Durante a sua intervenção, Álvaro Monjardino, recordou a história da festa brava nos Açores, cujos primeiros registos remontam a 1559.
Durante anos, essa festa ocorreu em várias ilhas, acabando por manter-se com regularidade na Terceira.
Segundo investigador, durante o século XIX, essa tradição viveu maior pujança na ilha.
“Agora, assistimos ao seu regresso às restantes ilhas do arquipélago”, sublinhou.
A melhor praça
Para o presidente da Tertúlia Tauromáquica Terceirense (TTT), entidade organizadora do evento, o regresso da sorte de varas às corridas de toiros da ilha Terceira garantirá que a praça local “será a melhor de Portugal”.
“É importante perceber o peso da projecção internacional que tem o toureio a pé e nesse sentido, a recuperação do primeiro tércio tem de ser uma realidade imediata”, defendeu Arlindo Teles, na abertura do Fórum Mundial da Cultura Taurina.
Para o responsável, as declarações de Álvaro Monjardino são um novo fôlego para a luta da aficion local pela reintrodução da sorte de varas nos Açores.
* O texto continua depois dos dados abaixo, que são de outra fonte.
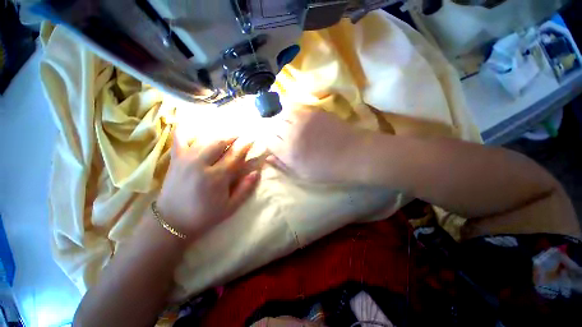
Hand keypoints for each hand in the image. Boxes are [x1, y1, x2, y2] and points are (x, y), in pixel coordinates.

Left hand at [157, 131, 260, 239]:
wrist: (171, 222)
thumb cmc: (204, 215)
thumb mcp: (230, 207)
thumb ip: (245, 189)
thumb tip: (257, 172)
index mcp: (217, 177)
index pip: (235, 155)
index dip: (245, 145)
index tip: (252, 138)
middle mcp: (201, 164)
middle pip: (220, 142)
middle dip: (233, 135)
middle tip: (241, 134)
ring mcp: (186, 160)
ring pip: (204, 138)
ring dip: (218, 133)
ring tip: (226, 132)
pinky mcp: (175, 159)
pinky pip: (179, 138)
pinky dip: (186, 129)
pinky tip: (194, 125)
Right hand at [267, 107, 367, 183]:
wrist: (353, 154)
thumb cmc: (327, 170)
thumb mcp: (302, 175)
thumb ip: (283, 165)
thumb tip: (267, 158)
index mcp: (288, 152)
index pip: (267, 140)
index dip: (267, 140)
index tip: (271, 142)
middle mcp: (291, 133)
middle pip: (272, 124)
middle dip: (272, 129)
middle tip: (277, 133)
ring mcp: (302, 119)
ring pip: (281, 113)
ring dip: (280, 118)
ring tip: (285, 124)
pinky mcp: (313, 111)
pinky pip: (295, 107)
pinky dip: (290, 111)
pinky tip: (295, 117)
Em paralelo, Arlindo Teles sublinhou que “os ataques desferidos à tauromaquia resultam da falta de conhecimento e de ignorância exacerbada, acompanhados por uma tendência em adoptar posturas do politicamente correcto que não é mais do que a negação da própria democracia”.
“A corrida de toiros é o espectáculo cultural mais rico que se conhece porque encerra estética, expressão plástica, movimento, cor, rito, representação cénica, ética, respeito, galhardia, valor e emoção”, argumentou Arlindo Teles.
Reclamou, por isso, que “os media e os responsáveis políticos do mundo tenham apenas o mínimo de abertura e coragem para que a festa brava se afirme por isso”.
Questionado sobre o porquê da ausência de deputados regionais na sala, Arlindo Teles adiantou que “foram convidados os parlamentares da Terceira, que declinaram a presença devido ao fórum coincidir com a sessão plenária na Horta”.
“Relativamente à sua ausência da mesa redonda sobre Política e Toiros, a organização – que quis colocar nesse debate políticos com reconhecido gosto pela Festa Brava – entendeu que, para evitar o risco de uma maior ou menor representatividade partidária, que poderia suscitar leituras erradas, não incluir deputados regionais nesse debate”, explicou.
A mesa redonda sobre Política e Toiros decorreu após a intervenção de Álvaro Monjardino.
O Fórum Mundial da Cultura Taurina continua hoje no Auditório do Ramo Grande, na Praia da Vitória, com uma palestra sobre o “Toureio da Cultura” e outra sobre a “Ética no Toureio” e uma mesa redonda sobre a “União dos Aficionados” e outra sobre “Toiros e Ecologia”.
O evento termina sábado, em Angra, com uma mesa redonda sobre “Filosofia, Ética e Estética no Toureio”.